Türkiye bu topraklarda bekasını sürdürmek, hatta ötesine giderek bu coğrafyada sosyal ve siyasal düzen kurmak istiyorsa Kürt, Arap, Balkan, Kafkas vb. kimlik unsurları içerleme siyasetine sahip olmak zorunda. En azından karşıt pozisyonuna düşmemek zorunda.
İşin temel meselesi devlet siyaseti veya toplumsal düzeyde “biz” tanımını geniş veya dar yapmayla ilgili. Eğer “biz” tanımını Orta Asya’dan gelen Türkmenler düzeyine indirgersek içerdiğimiz insan nüfusu ve çeşitliliği oldukça azalır. Bu insan gücünden devşirebileceğimiz güç de sınırlı kalır. Eğer “biz” tanımını dil, din, yakın coğrafya komşuluğu, tarihsel ilişkiler, ekonomik ortaklık, siyasal müttefiklik gibi çok sayıda faktörü daha geçişken ve içerleyen şekilde tanımlayabilirsek içerdiği nüfus miktarı, insan çeşitliliği ve dolayısıyla da devşirebileceğimiz güç artar.
***
Farklı sosyal kimliklerin getirdiği güç ve zayıflık: Bir ülkenin bünyesinde barındırdığı farklı kimlik gruplarının varlığı bir açıdan güç ve imkân diğer açıdan zayıflık ve risk. Eğer farklı kimlik gruplarını bir arada tutabilecek zihniyet ile sosyal ve siyasal bir düzen varsa güç; birliği sağlayacak zihniyet ile sosyal ve siyasal düzen yoksa zayıflık ve risk oluşur.

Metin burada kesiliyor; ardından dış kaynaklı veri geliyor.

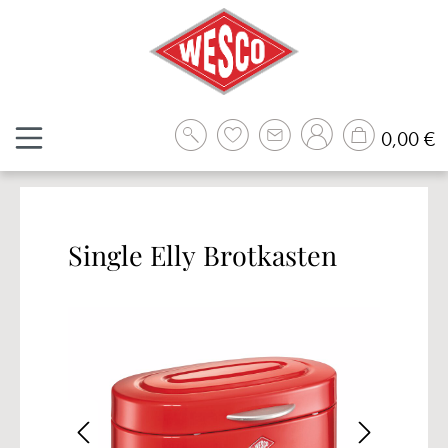
Zum Hauptinhalt springen
W
0,00 €
Single Elly Brotkasten
Bildergalerie überspringen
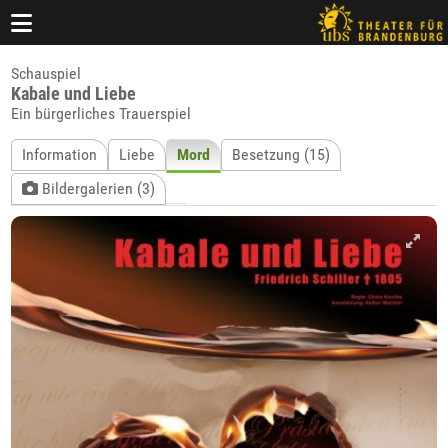
Schauspiel
Kabale und Liebe
Ein bürgerliches Trauerspiel
Information
Liebe
Mord
Besetzung (15)
Bildergalerien (3)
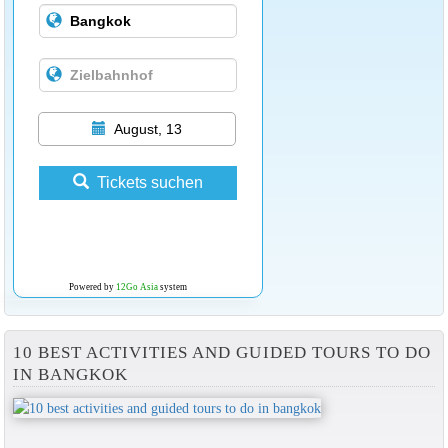
August, 13
Tickets suchen
Powered by
12Go Asia
system
10 BEST ACTIVITIES AND GUIDED TOURS TO DO
IN BANGKOK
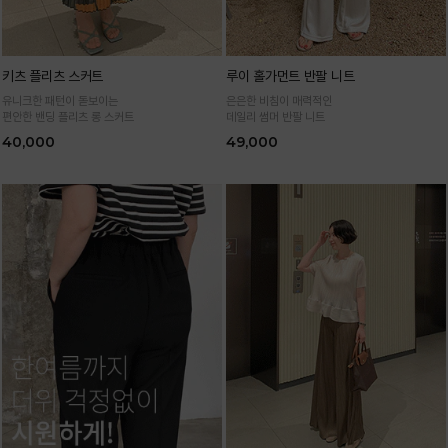
키츠 플리츠 스커트
루이 홀가먼트 반팔 니트
유니크한 패턴이 돋보이는
은은한 비침이 매력적인
편안한 밴딩 플리츠 롱 스커트
데일리 썸머 반팔 니트
40,000
49,000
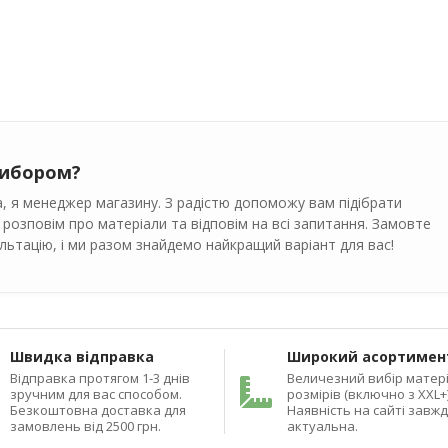
вибором?
, я менеджер магазину. З радістю допоможу вам підібрати
 розповім про матеріали та відповім на всі запитання. Замовте
ьтацію, і ми разом знайдемо найкращий варіант для вас!
Швидка відправка
Широкий асортимен
Відправка протягом 1-3 днів
Величезний вибір матері
зручним для вас способом.
розмірів (включно з XXL+)
Безкоштовна доставка для
Наявність на сайті завж
замовлень від 2500 грн.
актуальна.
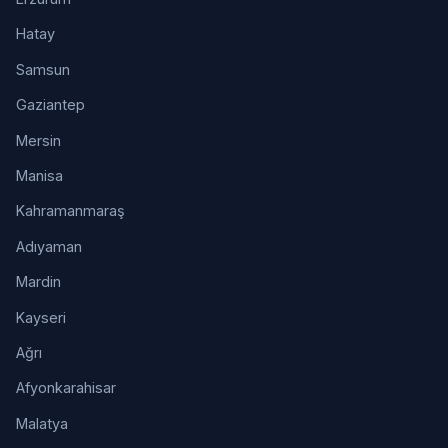
Hatay
Samsun
Gaziantep
Mersin
Manisa
Kahramanmaraş
Adıyaman
Mardin
Kayseri
Ağrı
Afyonkarahisar
Malatya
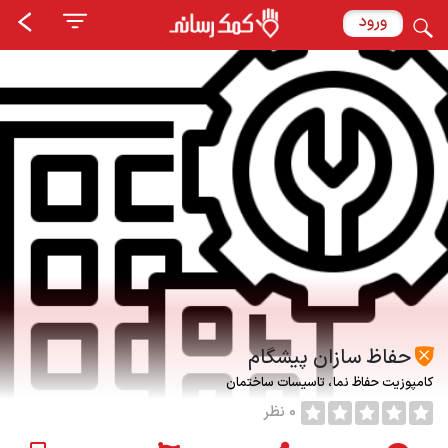
ورود
حفاظ سازان پیشگام
کامپوزیت حفاظ نما
تاسیسات ساختمان
0 نظر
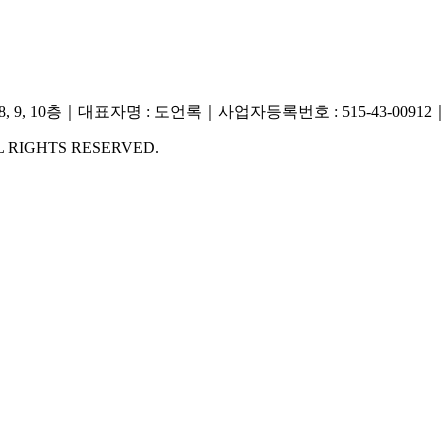
, 9, 10층｜대표자명 : 도언록｜사업자등록번호 : 515-43-00912｜
ALL RIGHTS RESERVED.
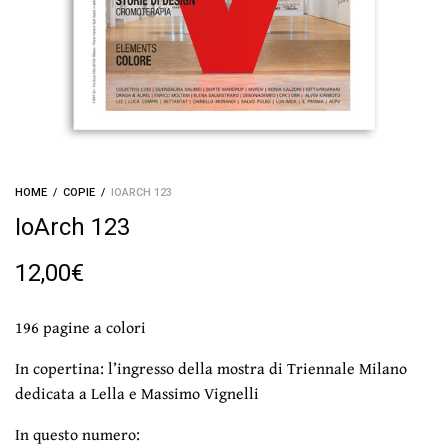
HOME
/
COPIE
/
IOARCH 123
IoArch 123
12,00
€
196 pagine a colori
In copertina: l’ingresso della mostra di Triennale Milano
dedicata a Lella e Massimo Vignelli
In questo numero:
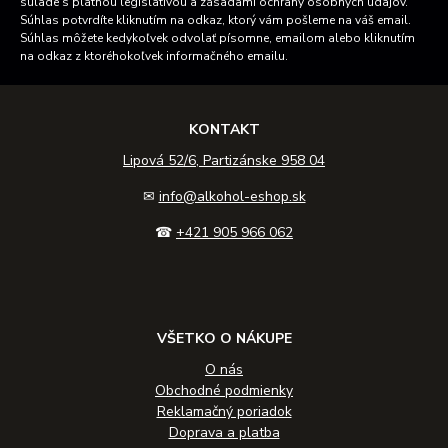
súlade s platnou legislatívou a zásadami ochrany osobných údajov.
Súhlas potvrdíte kliknutím na odkaz, ktorý vám pošleme na váš email.
Súhlas môžete kedykoľvek odvolať písomne, emailom alebo kliknutím
na odkaz z ktoréhokoľvek informačného emailu.
KONTAKT
Lipová 52/6, Partizánske 958 04
✉
info@alkohol-eshop.sk
☎
+421 905 966 062
VŠETKO O NÁKUPE
O nás
Obchodné podmienky
Reklamačný poriadok
Doprava a platba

Suriyeli göçmenler Türkiye için bir açıdan risk bir açıdan imkân oluşturur. Birkaç milyon insanı aniden bir topluma sokmak sosyal ve ekonomik dengeleri etkiler. Gündelik hayatta çıkar çatışmaları oluşur. Uyum problemleri yaşanır. Öbür taraftan insan gücünden daha önemli güç yok. Eğer göçmenleri sosyal hayata entegre edebilirsek, ekonomiye katabilirsek, askeri organizasyonların parçası yapabilirsek büyümemize ve güçlenmemize katkı sağlayabilirler. Nitekim Barış Pınarı Hareketi’nin ön saflarında 70’den fazla şehit veren Suriyelilerden oluşan birlikler vardı. Güvenli alana yerleşen ve bizimle beraber hareket eden nüfus sınırlarımızın güvenliğine ve sınır ötesi gücümüze önemli katkı sağlayabilir. Türkiye’nin insani tutumu dünyanın birçok yerinden halkların ister turist ister yatırımcı isterse de akademisyen olarak Türkiye’ye ilgisini arttırmış durumda. Bu durumu önemli bir gelişme ve fırsat olarak görmek lazım.
***
Batı’nın daralan “biz” algısına karşı yeni bir “biz” algısı kurmak: Şu anki dünya düzeni bolca çirkinlik, adaletsizlik, zulüm ve çatışma içeriyor. Göçmenler üzerinden yaşanan trajedi insanlık açısından büyük ayıp. Akdeniz’de boğulan göçmenlerin ayıbı insanlığa yeter. Avrupalıların göçmenlere vebalı muamelesi yapması çirkinliğin zirvesi. Batı benlik daralması yaşıyor. İçerme kapasitesini kaybedip giderek dışlayıcı hale geliyor. Bu onların zayıfladıklarını işaretleri.
Biz Türkiye toplumu olarak göçmene vebalı muamelesi yapamayız. Bu hem insani açıdan ayıp ve günah hem de siyasal açıdan sığlık olur. Avrupa’nın aksine “biz” kavramını genişletmeliyiz. Tipik bir Türk kimliği görünümü dışında olanlarla insani, sosyal ve siyasal bağlar kurmalıyız. Bunu başarırsak hem insani hem ekonomik hem de siyasal olarak büyürüz.